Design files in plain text
----------

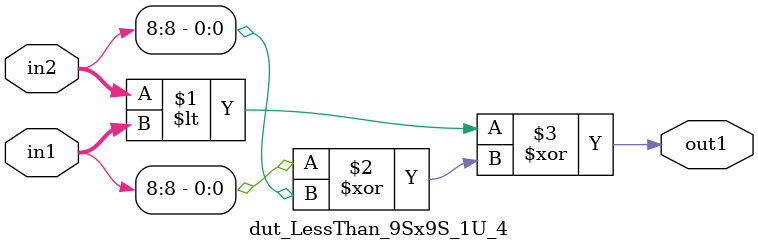
<source format=v>

`timescale 1ps / 1ps


module dut_LessThan_9Sx9S_1U_4( in2, in1, out1 );

    input [8:0] in2;
    input [8:0] in1;
    output out1;

    
    // rtl_process:dut_LessThan_9Sx9S_1U_4/dut_LessThan_9Sx9S_1U_4_thread_1
    assign out1 = (in2 < in1 ^ (in1[8] ^ in2[8]));

endmodule




</source>
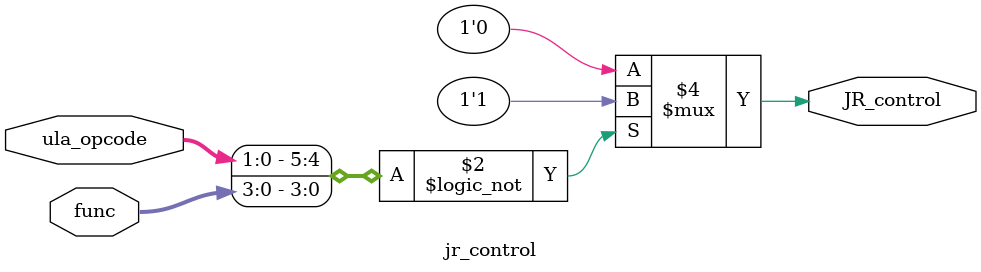
<source format=v>
module jr_control(ula_opcode, func, JR_control);

    //declarar entradas e saídas
    input wire [1:0] ula_opcode;
    input wire [3:0] func;
    output reg JR_control;

    always @(*) begin
        if ({ula_opcode, func} == 6'b000000) // Verifica se ula_opcode e func correspondem ao opcode da instrução jr
		    begin
            JR_control = 1'b1; // Se sim, define JR_control como 1
			 end
        else
		    begin
            JR_control = 1'b0;  // Caso contrário, define JR_control como 0
			 end
    end

endmodule
</source>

----------

What is needed – With the pictures omitted, give every line above again exactly.

The completed task –
<source format=v>

`timescale 1ps / 1ps


module dut_LessThan_9Sx9S_1U_4( in2, in1, out1 );

    input [8:0] in2;
    input [8:0] in1;
    output out1;

    
    // rtl_process:dut_LessThan_9Sx9S_1U_4/dut_LessThan_9Sx9S_1U_4_thread_1
    assign out1 = (in2 < in1 ^ (in1[8] ^ in2[8]));

endmodule




</source>
<source format=v>
module jr_control(ula_opcode, func, JR_control);

    //declarar entradas e saídas
    input wire [1:0] ula_opcode;
    input wire [3:0] func;
    output reg JR_control;

    always @(*) begin
        if ({ula_opcode, func} == 6'b000000) // Verifica se ula_opcode e func correspondem ao opcode da instrução jr
		    begin
            JR_control = 1'b1; // Se sim, define JR_control como 1
			 end
        else
		    begin
            JR_control = 1'b0;  // Caso contrário, define JR_control como 0
			 end
    end

endmodule
</source>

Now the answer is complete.